Bruselas exige concretar los ajustes que tiene previsto adoptar para cumplir los objetivos de reducción de déficit en 2015 (4,2%) y en 2016 (2,8%). Para la Comisión, la estrategia presupuestaria de España en los próximos años «se ajusta sólo en parte a los requisitos del Pacto de Estabilidad». Las previsiones de crecimiento del Gobierno son plausibles para 2014 (1,2%), pero presentan «riesgos de sobreestimación» para 2015 (1,8%) y son «un tanto optimistas» para 2016 y 2017. «Así pues, existen también riesgos de sobreestimación en relación con las sendas de ajuste del déficit y la deuda», avisa.

Además de una reforma a nivel laboral y bancario, el Ejecutivo comunitario pide a España que adopte antes de fin de año «una reforma fiscal completa para hacer el sistema tributario más simple”, que permita, entre otras cosas una “estabilidad de los ingresos». “Para este fin debe: trasladar la tributación hacia impuestos que distorsionan menos, como los que gravan el consumo, los medioambientales y los que gravan de forma recurrente la propiedad», apuntan.

De adoptarse, estas medidas podrían derivar en la subida del IVA que grava la compra de vivienda nueva, del 10% al 21%; o que el tipo reducido pasase del 10% actual al 13%. Esta opción no agrada nada al sector inmobiliario, que advierte de que podría suponer un problema para la leve recuperación de las ventas de viviendas y la tímida reactivación de la construcción que se están viviendo actualmente, pudiendo afectar a la economía y el empleo.

Además, otra de las recomendaciones de la UE y organismos internacionales como el FMI o la OCDE es la eliminación definitiva de la deducción por compra de vivienda, que entienden sólo sirve para seguir hinchando la burbuja inmobiliaria y favorece a las rentas más altas, que son las que pueden aplicarse la deducción completa y llegar al máximo beneficio fiscal.

Una medida que ya recogía la propuesta de reforma fiscal del Comité de Expertos, elegido por Mariano Rajoy, donde se apostaba por la eliminación progresiva de la deducción (durante un plazo de unos 10 años). Es decir, el contribuyente debería concentrar en esos 10 años la masa deducible, con los límites actuales sobre cuota, independientemente de si pudiese adelantar la devolución en ese plazo o si siguiese con la hipoteca el resto de su vida.

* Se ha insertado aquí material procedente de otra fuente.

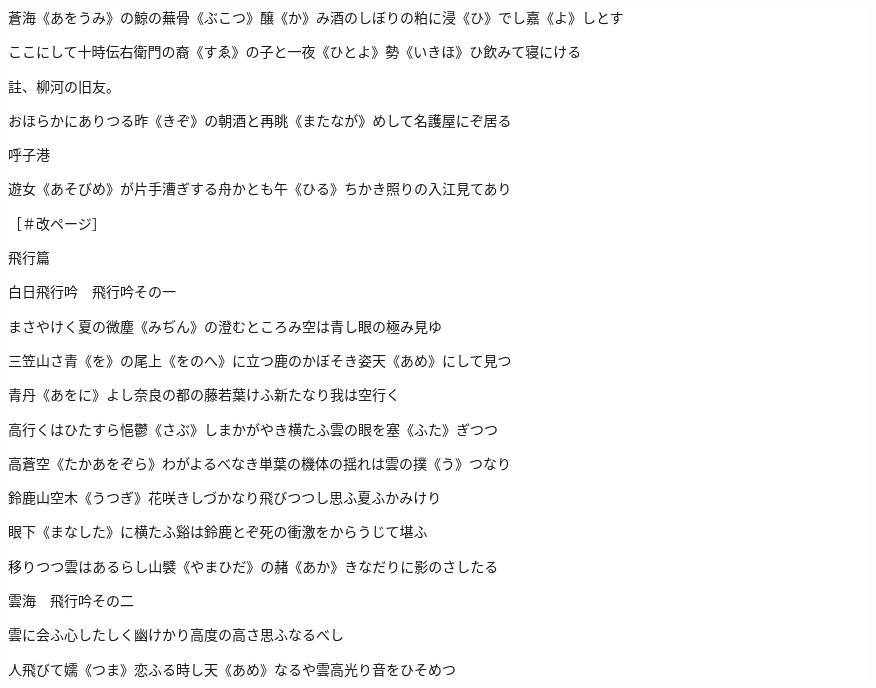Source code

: 蒼海《あをうみ》の鯨の蕪骨《ぶこつ》醸《か》み酒のしぼりの粕に浸《ひ》でし嘉《よ》しとす



ここにして十時伝右衛門の裔《すゑ》の子と一夜《ひとよ》勢《いきほ》ひ飲みて寝にける



註、柳河の旧友。



おほらかにありつる昨《きぞ》の朝酒と再眺《またなが》めして名護屋にぞ居る



呼子港



遊女《あそびめ》が片手漕ぎする舟かとも午《ひる》ちかき照りの入江見てあり

［＃改ページ］

飛行篇



白日飛行吟　飛行吟その一



まさやけく夏の微塵《みぢん》の澄むところみ空は青し眼の極み見ゆ



三笠山さ青《を》の尾上《をのへ》に立つ鹿のかぼそき姿天《あめ》にして見つ



青丹《あをに》よし奈良の都の藤若葉けふ新たなり我は空行く



高行くはひたすら悒鬱《さぶ》しまかがやき横たふ雲の眼を塞《ふた》ぎつつ



高蒼空《たかあをぞら》わがよるべなき単葉の機体の揺れは雲の撲《う》つなり



鈴鹿山空木《うつぎ》花咲きしづかなり飛びつつし思ふ夏ふかみけり



眼下《まなした》に横たふ谿は鈴鹿とぞ死の衝激をからうじて堪ふ



移りつつ雲はあるらし山襞《やまひだ》の赭《あか》きなだりに影のさしたる



雲海　飛行吟その二



雲に会ふ心したしく幽けかり高度の高さ思ふなるべし



人飛びて嬬《つま》恋ふる時し天《あめ》なるや雲高光り音をひそめつ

Por otra parte, Bruselas también sugiere determinar una renta presunta a la vivienda habitual del entorno del 1,1% del valor catastral o valor escriturado. Este rendimiento no se integraría en la Base Imponible general, sino que se imputaría a la tarifa del ahorro, para la que los expertos demandan un tipo único en el entorno del 20% cuando ahora la tarifa es progresiva y llega hasta el 27% según los rendimientos.

Además, la comisión reclama al Gobierno que supervise “la actividad de la Sareb para garantizar que los activos se vendan en los plazos establecidos, minimizando el coste para el contribuyente».